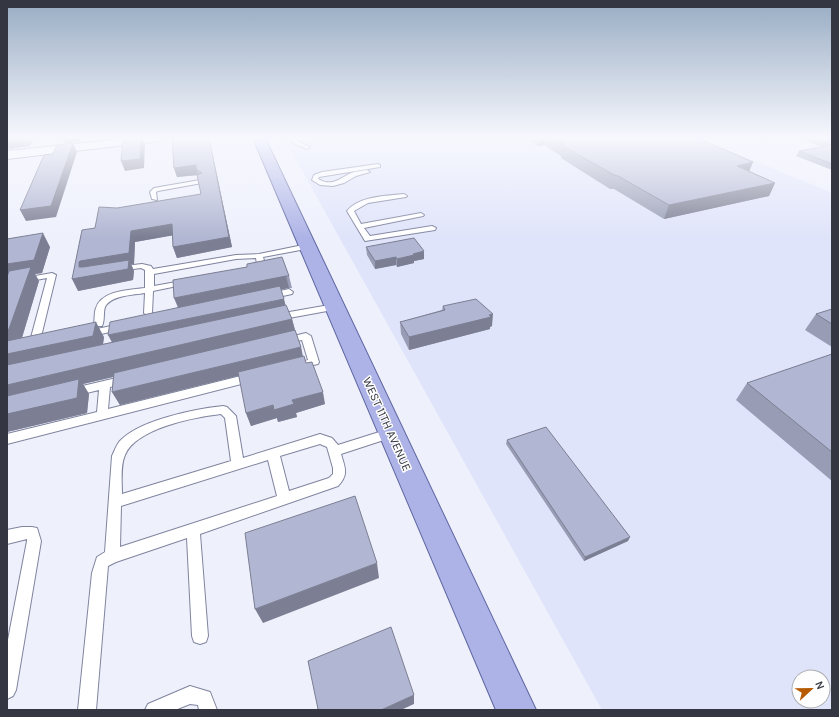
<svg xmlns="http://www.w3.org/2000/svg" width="839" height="717" font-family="Karla,sans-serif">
<rect width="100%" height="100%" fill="#eef0fc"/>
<!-- built -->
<path fill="#e0e4fa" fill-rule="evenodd" d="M284,138h416l132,55v517h-230zM799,677h24v24h-24z"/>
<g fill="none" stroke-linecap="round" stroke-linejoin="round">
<!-- lane casing -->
<g stroke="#7f849e" stroke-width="2">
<path id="lane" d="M290,138h5l4,4 11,5 -3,2 -12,-5z
M378,164l2,1v2l-61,10 -1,2c14,8 21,0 33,-6 5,-2 11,-2 16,-3l3,2 -14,4 -12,7 -11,3 -13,-1 -8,-5 2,-5 8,-3z
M200,180l3,2 -1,1 -44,8 -2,1 1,8 -5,-1 -2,-7 4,-4z
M404,194l3,2 -1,1 -38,6 -14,8 7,13 60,-11 3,2 -1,1 -59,12 6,8 62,-10 4,2 -1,2 -70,11 -18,-30c12,-15 39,-15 57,-17z
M308,244l4,2 -1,2 -48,9 2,7 -1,2 -12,6 -4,-2 9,-6 -1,-6 -20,1 -82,15v12l33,-6 4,2 -4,2 -34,7 -1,22 -4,3 -4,-3 1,-20c-11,2 -34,2 -40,14 -2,6 0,13 -3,19h-6l-2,-2c1,-5 0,-11 2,-16 6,-18 34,-18 49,-20v-18l-4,-2 -22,3h-3v-4l26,-3 9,2 2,3 83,-14 23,-1z
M52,273l4,2 -17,70 -5,3 -5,-3 18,-67 -40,7v-4z
M289,289l4,3 -1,2 -23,5 -4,-3 1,-2z
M335,304l3,1 1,2 -1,2 -60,11 -5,-3 5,-3z
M121,324l5,3 -2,2 -37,8 -5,-3 5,-3z
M306,333l5,3 8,26 -1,2 -18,4 -4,-1 -1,-2 1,-2 12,-3 -6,-20 -18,4 -5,-3 2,-2z
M253,373l4,1 1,3 -1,3 -250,64v-10l90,-22 2,-22 -25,6 -4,-1 -1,-3 1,-3 4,-1 51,-12 4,1 1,3 -1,3 -19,4 -2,22z
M223,406l4,1 9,9 7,42 77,-24 12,4 6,7 54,-17 4,2 2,3 -2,3 -55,18c4,14 8,20 -3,32l-138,48 8,102 -2,6 -6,2 -6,-2 -2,-6 -5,-98 -71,24 -8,4 -12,144h-18l14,-137 5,-16 8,-5 7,-96c2,-4 4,-10 7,-14 19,-22 76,-33 104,-36zM221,414l4,4 6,43 -109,33c0,-12 -2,-28 3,-39 11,-27 70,-38 96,-41zM320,444l7,3 6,21v6l-4,4 -40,13 -9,-35zM268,460l9,36 -157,51 1,-41z
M22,527h10l5,1 4,13 -25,149 -3,6 -6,3v-54l20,-104v-2l-20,5v-14z
M190,686l20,6 7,18h-18l-1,-5 -8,-1 -15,6h-30l3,-6z"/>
</g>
<!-- secondary casing -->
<g stroke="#7f849e" stroke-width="2">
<path id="secondary" d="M132,138h34l-6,3 -153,18v-8z"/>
</g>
<!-- primary casing -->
<g stroke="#5f66a1" stroke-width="2">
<path id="primary" d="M253,138h12l271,572h-40z"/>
</g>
<!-- lane -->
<use href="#lane" fill="#fff" fill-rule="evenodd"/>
<!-- secondary -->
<use href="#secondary" fill="#fff" fill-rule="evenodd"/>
<!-- primary -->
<use href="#primary" fill="#adb3e6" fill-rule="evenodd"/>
</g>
<!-- wall -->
<path fill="#989db5" d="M172,138h37l23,109 -55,11 -4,-11v-12l-38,7 -1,22h-3l3,7 -1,9 -55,11 17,-63 106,-34 -3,-19 -21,2 -3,-9z
M525,138h172l52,33 26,12 -6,13 -105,23 -50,-30h-4l-49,-31v-2l-17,-11 -6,1z
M797,138h35v32l-36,-14 3,-5 24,-4z
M7,239l43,8 -8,26 -7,1 4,7 -17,57 82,-1 -1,7 9,-2 66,-35 69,-40 42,9 3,12h-3l-8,1 4,16 7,14 3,11 6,17 2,9 22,48 -29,9 1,4 -19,5 -1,-4 -26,8 -5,-13 -7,-38 -119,30 -8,-13 1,-15 -30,7 6,10 -2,19 -80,19z
M366,247l58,12 -10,2v2l-17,4 -1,-2 -21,4 -8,-14z
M443,306l49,20 -2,1v2l-81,21 -8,-16 -1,-12 42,-12z
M832,309v38l-27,-17 11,-16z
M832,354v127l-96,-81 11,-17z
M507,440l121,101 -44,20 -78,-117z"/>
<!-- shaded-wall -->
<path fill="#7c7f93" d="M7,138h27l-4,8 -21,3 -2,-4z
M62,138h24h-5l-1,4 -15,1z
M141,138h1l3,6 -1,24 -19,3 -4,-10z
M209,138l23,109 -55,11 -4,-11 56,-10z
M539,138h7l-2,7 -6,1z
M73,143l4,9 -21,65 -30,4 -6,-11z
M753,162l-5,13 -11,-9z
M196,165l2,10 -21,2 -3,-9z
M775,183l-6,13 -105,23 5,-14z
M172,224l3,11 -40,7 -1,22h-3l3,7 -1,9 -55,11 -6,-12 7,-12v-5l1,-1 51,-30z
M43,233l7,14 -8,26 -7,1 4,7 -19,63 76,-22 8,15 -2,14 -95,20v-107z
M424,251v8l-10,2v2l-17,4v-8l16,-5z
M396,257v8l-21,4v-8z
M286,276l3,12 -110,22 -5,-12z
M284,299l3,12 -172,37 -7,-13z
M493,314l-1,12 -2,1v2l-81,21v-13z
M292,319l4,15 -213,50 6,10 -2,19 -80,19v-47z
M301,347l2,13 -183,45 -8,-13z
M323,392l2,12 -29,9 1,4 -19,5 -1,-4 -26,8 -5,-13z
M630,537l-2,4 -44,20 1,-4z
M377,563l2,15 -116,45 -8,-14z
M414,695v9l-13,6h-20z"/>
<!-- building -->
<path fill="#b1b6d2" stroke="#7c7f93" d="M7,138h14l-14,1z
M123,138h18l-1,21 -19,2z
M172,138h37l20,99 -56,10 -1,-23 -41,7 -2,22 -49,8 -1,1v5h4l46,-7 -1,9 -56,10 10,-49 13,-2 4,-21 18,1 84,-14 -4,-19 5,-2 -6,-4v-4l-22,3z
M553,138h144l56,24 -16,4 38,17 -106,22 -51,-29 -4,-1 -51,-29v-2z
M812,138h20v7z
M73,143l-22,63 -31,4 24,-55 9,-1 4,-9z
M832,145v19l-33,-13z
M43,233l-9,27 -27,4v-25z
M414,238l10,13 -11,3 1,1 -17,4 -1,-2 -21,4 -9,-14z
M282,257l7,19h-3l-112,22 -1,-18 74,-13v-3z
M31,267l-22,62 -2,1v-53l2,-6z
M280,286l4,13 -176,36 2,-13z
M476,299l17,15 -4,1 2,2 -82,20 -9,-15 45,-12 -2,-4z
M286,305l6,14 -285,66v-20z
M832,309v15l-16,-10z
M96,322l-3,14 -86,18v-13z
M295,330l6,17 -189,45 2,-19z
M832,354v98l-85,-69z
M304,356l2,7 6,-1 11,30 -31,8 2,4 -20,6 -1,-5 -27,8 -8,-41z
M79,379l-2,19 -70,16v-18z
M546,427l84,110 -45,20 -78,-117z
M355,496l22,67 -122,46 -10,-76z
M391,627l23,68 -33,15h-66l3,-1 -10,-48z"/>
<!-- sky -->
<linearGradient id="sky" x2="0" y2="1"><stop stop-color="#98acc3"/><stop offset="0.58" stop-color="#f7f8fe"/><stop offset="1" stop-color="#f7f8fe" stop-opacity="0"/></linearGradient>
<rect width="839" height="238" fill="url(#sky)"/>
<g text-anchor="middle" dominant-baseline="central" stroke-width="3" stroke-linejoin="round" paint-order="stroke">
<!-- street labels -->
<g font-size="12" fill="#343641" stroke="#fefefe">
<text transform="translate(387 424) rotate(66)">WEST 11TH AVENUE</text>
</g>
</g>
<!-- border -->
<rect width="839" height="717" fill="none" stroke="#343641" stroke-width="16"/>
<!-- north arrow -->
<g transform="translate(811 689) rotate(68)"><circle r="19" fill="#fefefe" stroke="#adaeb2"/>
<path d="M0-3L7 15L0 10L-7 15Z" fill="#b65a00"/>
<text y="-6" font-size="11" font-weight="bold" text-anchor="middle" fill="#343641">N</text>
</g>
</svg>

# ASSIGNMENT
If a line of the data holds the string "size", list it.

# ANSWER TO THE PROBLEM
<g font-size="12" fill="#343641" stroke="#fefefe">
<text y="-6" font-size="11" font-weight="bold" text-anchor="middle" fill="#343641">N</text>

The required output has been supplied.